▶ _EXERCISE BRIEF_: Quote the stretch of the Benjamin Booker write-up below from "Benjamin Booker, Catfish" through "on April 3.".

▶ _TEXT UNDER STUDY_:
Benjamin Booker, Catfish and the Bottlemen, Broods

Benjamin Booker
Benjamin Booker
New Orleans young-gun Benjamin Booker often gets lumped into the blues-rock category with artists like The Black Keys and Gary Clark Jr. We’re not going to make the same mistake. Sure, blues influences abound, whether it’s the withered pleas on “Slow Coming” or that epic guitar solo at the end of “Have You Seen My Son.” But the spirited mix of everything from soul to folk on Booker’s 2014 debut indicates the 25-year-old has widespread appeal, whatever label is applied. Crowds that showed up early when Booker opened for Jack White last year ranged from bespectacled hipsters to mohawked punks and both left satisfied. See the up-and-comer at the Music Hall of Williamsburg in Brooklyn on April 3.

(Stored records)
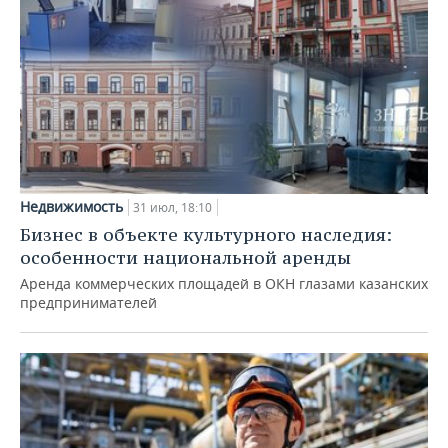
Недвижимость
31 июл, 18:10
Бизнес в объекте культурного наследия:
особенности национальной аренды
Аренда коммерческих площадей в ОКН глазами казанских
предпринимателей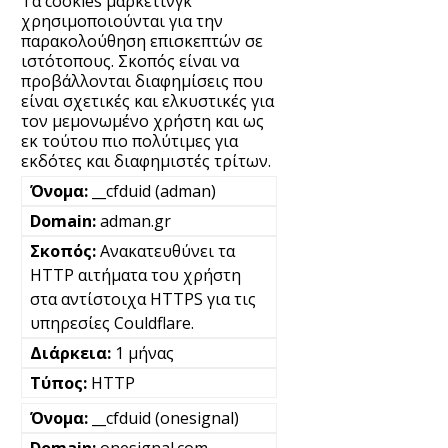
Τα cookies μάρκετινγκ
χρησιμοποιούνται για την
παρακολούθηση επισκεπτών σε
ιστότοπους. Σκοπός είναι να
προβάλλονται διαφημίσεις που
είναι σχετικές και ελκυστικές για
τον μεμονωμένο χρήστη και ως
εκ τούτου πιο πολύτιμες για
εκδότες και διαφημιστές τρίτων.
__cfduid (adman)
adman.gr
Ανακατευθύνει τα
HTTP αιτήματα του χρήστη
στα αντίστοιχα HTTPS για τις
υπηρεσίες Couldflare.
1 μήνας
HTTP
__cfduid (onesignal)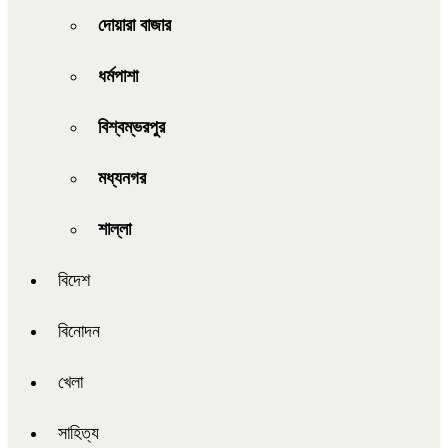
দোয়ারা বাজার
ধর্মপাশা
বিশ্বম্ভরপুর
মধ্যনগর
শাল্লা
বিদেশ
বিনোদন
খেলা
সাহিত্য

▶ _WRITTEN ANSWER_:
Benjamin Booker, Catfish and the Bottlemen, Broods

Benjamin Booker
Benjamin Booker
New Orleans young-gun Benjamin Booker often gets lumped into the blues-rock category with artists like The Black Keys and Gary Clark Jr. We’re not going to make the same mistake. Sure, blues influences abound, whether it’s the withered pleas on “Slow Coming” or that epic guitar solo at the end of “Have You Seen My Son.” But the spirited mix of everything from soul to folk on Booker’s 2014 debut indicates the 25-year-old has widespread appeal, whatever label is applied. Crowds that showed up early when Booker opened for Jack White last year ranged from bespectacled hipsters to mohawked punks and both left satisfied. See the up-and-comer at the Music Hall of Williamsburg in Brooklyn on April 3.